Briefly Noted: About Epstein And His Money
Here are two articles from New York Magazine by two people who tried to find out where Epstein really got his money--and how much he actually had. The bottom line is that it remains a mystery, but the articles are easy reading and give you a feel for the Epstein story, that there must be more--much more--there.
Real Hedge-Fund Managers Have Some Thoughts on What Epstein Was Actually Doing
Long before Jeffrey Epstein pleaded guilty to prostitution charges in Florida more than a decade ago, his fellow Palm Beach resident and hedge-fund manager Douglas Kass was intrigued by the local gossip about his neighbor.
“I’m hearing about the parties, hearing about a guy who’s throwing money around,” says Kass, president of Seabreeze Partners Management. ... Kass was more focused on how this obscure person, rumored to be managing billions of dollars, had become so wealthy without much of a track record.
Kass was well-connected on Wall Street, where he’d worked for decades, so he began to ask around. “I went to my institutional brokers, to their trading desks and asked if they ever traded with him. I did it a few times until the date when he was arrested,” he recalls. “Not one institutional trading desk, primary or secondary, had ever traded with Epstein’s firm.”
...
For decades, Epstein has been credulously described as a big-time hedge-fund manager and a billionaire, even though there’s not a lot of evidence that he is either. There appears little chance the public is going to get definitive answers anytime soon. ...
Naturally, this air of mystery has especially piqued the interest of real-life, non-pretend hedge-funders. If this guy wasn’t playing their game — and they seem pretty sure he was not — what game was he playing? Intelligencer spoke to several prominent hedge-fund managers to get a read on what their practiced eyes are detecting in all the new information that is coming to light about Epstein in the wake of his indictment by federal prosecutors in New York. Most saw signs of something unsavory at the heart of his business model.
‘I Think He’s Engaged in Blackmail’: A Jeffrey Epstein Expert on Where He Made His Money
Intelligencer spoke with Thomas Volscho, a sociology professor at the College of Staten Island who is working on a book about Epstein.

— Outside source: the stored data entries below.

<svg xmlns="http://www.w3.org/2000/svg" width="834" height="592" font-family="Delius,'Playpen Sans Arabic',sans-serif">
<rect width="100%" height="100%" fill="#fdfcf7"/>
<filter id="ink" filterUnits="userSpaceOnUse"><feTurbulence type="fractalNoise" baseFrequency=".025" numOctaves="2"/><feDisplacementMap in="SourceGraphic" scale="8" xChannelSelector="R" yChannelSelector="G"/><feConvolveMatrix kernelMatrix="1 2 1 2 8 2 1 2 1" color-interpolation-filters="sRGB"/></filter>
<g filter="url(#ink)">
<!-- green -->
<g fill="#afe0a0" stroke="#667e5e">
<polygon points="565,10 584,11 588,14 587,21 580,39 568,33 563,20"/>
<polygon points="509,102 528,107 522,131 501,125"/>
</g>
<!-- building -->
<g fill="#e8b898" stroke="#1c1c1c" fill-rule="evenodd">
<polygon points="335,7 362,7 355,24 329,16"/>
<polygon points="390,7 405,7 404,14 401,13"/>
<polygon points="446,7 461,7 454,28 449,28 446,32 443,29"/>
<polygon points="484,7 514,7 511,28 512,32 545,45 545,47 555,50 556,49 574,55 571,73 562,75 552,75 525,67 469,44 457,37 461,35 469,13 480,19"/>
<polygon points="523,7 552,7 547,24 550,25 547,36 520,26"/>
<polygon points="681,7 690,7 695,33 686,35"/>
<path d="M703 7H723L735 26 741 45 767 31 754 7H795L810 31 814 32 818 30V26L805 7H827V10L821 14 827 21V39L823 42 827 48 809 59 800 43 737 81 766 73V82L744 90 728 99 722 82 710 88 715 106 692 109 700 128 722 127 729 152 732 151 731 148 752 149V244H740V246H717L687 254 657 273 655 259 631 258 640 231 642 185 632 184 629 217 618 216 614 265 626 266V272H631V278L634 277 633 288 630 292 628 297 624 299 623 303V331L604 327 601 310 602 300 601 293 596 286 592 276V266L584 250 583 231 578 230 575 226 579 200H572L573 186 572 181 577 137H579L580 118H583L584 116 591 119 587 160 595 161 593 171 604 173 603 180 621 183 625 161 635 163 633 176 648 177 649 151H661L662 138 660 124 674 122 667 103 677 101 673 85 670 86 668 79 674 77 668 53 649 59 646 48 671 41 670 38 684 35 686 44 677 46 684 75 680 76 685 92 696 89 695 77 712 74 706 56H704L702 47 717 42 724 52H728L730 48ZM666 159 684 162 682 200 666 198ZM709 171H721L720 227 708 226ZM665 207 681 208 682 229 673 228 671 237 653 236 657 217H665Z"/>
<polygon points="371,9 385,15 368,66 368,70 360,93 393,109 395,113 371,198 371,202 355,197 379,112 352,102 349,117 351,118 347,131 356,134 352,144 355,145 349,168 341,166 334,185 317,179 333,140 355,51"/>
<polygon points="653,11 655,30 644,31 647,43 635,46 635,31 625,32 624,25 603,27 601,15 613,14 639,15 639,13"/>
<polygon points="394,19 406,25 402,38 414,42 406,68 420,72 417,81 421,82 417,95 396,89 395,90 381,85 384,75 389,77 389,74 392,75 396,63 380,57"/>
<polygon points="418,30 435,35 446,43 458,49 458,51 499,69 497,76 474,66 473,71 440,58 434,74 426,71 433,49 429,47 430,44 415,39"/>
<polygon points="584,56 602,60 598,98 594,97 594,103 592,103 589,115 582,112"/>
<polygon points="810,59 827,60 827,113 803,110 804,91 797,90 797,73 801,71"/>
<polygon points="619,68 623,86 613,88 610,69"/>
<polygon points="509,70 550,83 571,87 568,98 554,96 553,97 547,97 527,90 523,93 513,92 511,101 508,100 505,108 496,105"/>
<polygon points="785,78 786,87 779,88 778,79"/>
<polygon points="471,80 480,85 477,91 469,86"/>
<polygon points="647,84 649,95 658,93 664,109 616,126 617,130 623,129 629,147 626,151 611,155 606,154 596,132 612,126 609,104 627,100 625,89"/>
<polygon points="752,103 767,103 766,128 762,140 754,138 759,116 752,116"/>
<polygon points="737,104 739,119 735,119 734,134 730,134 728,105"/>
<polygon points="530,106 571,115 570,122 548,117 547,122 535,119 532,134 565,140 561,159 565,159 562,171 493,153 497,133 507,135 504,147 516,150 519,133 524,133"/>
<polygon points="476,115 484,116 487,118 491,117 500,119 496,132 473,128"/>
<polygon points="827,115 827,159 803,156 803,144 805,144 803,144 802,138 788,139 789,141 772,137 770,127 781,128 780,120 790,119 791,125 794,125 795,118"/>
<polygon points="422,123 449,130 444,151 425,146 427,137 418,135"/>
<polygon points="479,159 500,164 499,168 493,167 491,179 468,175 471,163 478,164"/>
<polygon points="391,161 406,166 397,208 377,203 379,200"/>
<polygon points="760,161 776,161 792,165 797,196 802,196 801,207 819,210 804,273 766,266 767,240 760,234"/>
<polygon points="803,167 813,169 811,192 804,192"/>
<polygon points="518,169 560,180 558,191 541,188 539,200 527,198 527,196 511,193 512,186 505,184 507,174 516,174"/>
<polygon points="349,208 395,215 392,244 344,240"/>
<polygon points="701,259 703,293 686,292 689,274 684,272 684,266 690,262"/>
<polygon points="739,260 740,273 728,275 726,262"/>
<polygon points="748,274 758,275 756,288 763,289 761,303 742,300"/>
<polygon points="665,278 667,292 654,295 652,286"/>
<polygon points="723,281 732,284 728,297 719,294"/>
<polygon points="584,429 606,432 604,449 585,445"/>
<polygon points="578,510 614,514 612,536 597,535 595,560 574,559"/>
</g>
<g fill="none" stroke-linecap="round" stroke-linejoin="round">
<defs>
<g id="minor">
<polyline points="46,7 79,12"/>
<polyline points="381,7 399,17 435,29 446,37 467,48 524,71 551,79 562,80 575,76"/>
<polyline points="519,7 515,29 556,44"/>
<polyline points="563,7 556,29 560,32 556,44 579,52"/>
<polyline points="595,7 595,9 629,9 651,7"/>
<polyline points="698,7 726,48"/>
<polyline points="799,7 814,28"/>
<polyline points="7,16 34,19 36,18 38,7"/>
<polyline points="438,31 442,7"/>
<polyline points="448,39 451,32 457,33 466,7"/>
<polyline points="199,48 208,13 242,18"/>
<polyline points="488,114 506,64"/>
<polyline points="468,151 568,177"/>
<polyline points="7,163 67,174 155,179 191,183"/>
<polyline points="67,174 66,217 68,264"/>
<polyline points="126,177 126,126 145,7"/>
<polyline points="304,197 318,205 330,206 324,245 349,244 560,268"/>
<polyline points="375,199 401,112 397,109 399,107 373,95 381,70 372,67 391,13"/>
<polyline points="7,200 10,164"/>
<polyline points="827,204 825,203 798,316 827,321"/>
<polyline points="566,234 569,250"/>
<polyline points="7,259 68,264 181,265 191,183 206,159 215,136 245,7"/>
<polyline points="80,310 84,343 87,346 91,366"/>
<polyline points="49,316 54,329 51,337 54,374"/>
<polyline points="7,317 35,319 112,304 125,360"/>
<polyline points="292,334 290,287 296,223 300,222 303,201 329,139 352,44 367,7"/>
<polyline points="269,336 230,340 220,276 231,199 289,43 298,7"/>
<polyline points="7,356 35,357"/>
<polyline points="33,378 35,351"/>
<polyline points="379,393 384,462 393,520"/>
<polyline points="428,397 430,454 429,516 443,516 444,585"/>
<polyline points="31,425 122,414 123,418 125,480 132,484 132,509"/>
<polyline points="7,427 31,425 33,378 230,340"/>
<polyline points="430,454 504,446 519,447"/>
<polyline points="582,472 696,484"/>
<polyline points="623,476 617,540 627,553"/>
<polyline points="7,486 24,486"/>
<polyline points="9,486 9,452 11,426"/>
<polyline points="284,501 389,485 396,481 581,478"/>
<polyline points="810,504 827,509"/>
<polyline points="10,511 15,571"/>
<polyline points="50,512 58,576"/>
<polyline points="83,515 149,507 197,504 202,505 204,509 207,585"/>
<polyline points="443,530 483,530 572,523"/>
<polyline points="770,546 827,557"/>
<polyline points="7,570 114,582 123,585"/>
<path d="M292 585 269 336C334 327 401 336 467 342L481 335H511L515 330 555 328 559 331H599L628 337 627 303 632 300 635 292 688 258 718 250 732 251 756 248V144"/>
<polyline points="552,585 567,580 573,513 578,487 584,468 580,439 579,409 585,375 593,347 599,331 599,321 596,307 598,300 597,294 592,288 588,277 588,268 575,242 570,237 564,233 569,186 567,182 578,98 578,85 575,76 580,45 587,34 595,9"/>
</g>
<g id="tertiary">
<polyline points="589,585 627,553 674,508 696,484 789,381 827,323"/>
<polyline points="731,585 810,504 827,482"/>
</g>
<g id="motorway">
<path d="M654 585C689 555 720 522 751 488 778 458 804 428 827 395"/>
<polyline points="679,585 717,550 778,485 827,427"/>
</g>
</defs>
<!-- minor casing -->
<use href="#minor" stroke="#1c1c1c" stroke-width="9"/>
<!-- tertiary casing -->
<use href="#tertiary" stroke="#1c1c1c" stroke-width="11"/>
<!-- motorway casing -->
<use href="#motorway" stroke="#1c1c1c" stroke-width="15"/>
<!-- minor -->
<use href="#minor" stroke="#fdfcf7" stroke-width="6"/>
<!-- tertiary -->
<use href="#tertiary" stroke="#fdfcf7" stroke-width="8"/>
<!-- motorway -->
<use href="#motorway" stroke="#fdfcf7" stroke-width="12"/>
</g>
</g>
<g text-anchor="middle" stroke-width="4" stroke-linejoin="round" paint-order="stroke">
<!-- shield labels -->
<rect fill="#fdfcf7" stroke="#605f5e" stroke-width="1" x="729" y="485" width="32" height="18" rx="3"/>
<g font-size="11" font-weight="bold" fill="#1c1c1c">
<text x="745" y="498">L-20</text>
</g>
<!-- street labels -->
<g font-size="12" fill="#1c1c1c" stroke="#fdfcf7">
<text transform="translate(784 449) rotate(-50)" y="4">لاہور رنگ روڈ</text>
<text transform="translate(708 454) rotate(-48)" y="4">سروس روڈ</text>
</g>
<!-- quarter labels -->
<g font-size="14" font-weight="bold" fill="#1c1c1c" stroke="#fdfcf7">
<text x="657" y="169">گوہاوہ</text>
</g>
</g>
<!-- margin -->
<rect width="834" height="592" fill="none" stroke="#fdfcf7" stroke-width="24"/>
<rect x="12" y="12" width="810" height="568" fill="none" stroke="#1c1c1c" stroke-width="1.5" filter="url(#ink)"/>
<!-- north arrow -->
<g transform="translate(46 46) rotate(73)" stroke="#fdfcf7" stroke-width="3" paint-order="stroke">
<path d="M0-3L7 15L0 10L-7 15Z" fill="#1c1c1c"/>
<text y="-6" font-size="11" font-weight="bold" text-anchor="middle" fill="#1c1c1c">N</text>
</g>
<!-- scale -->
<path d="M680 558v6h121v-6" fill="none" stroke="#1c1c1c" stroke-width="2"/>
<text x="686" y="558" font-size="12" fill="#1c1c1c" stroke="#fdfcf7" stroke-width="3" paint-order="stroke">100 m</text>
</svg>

For years, even before all the sordid details of his personal life were known, it has been a mystery to those reporting on Jeffrey Epstein how, exactly, he earned his prodigious fortune. You’re working on a book that explores this very topic. What’s the thrust of what you’ve found?
It’s very murky. I found a couple things, but it’s a mystery. I caught the Virgin Islands corporate filing where he listed his company as having $88 million. I found in a Citgroup court case that he was on the deed for 14 parcels of land for Elizabeth Ross Johnson, the Johnson & Johnson heiress. I don’t know in what capacity — he’s told people he’s a real-estate developer, so he might have helped her to develop Lightning Tree Farm in Dutchess County. That property is selling for $28 million. So that’s a client.
But naming his clients or assets is very tough. One of the things I did, and I see NBC did a story on this, was look into the charities he’s running. He was running charities for [Leslie] Wexner [the retail billionaire and Epstein’s one major client], and then was running his own charities, and they always had $9 million or $10 million donations circulating around them. And I always suspected, but not got around to pursuing, that he was embezzling funds. And I can’t prove that, but that’s my suspicion right now. NBC is reporting that the charities hadn’t really received the donations that he’d reported. So that could be a source of his finances.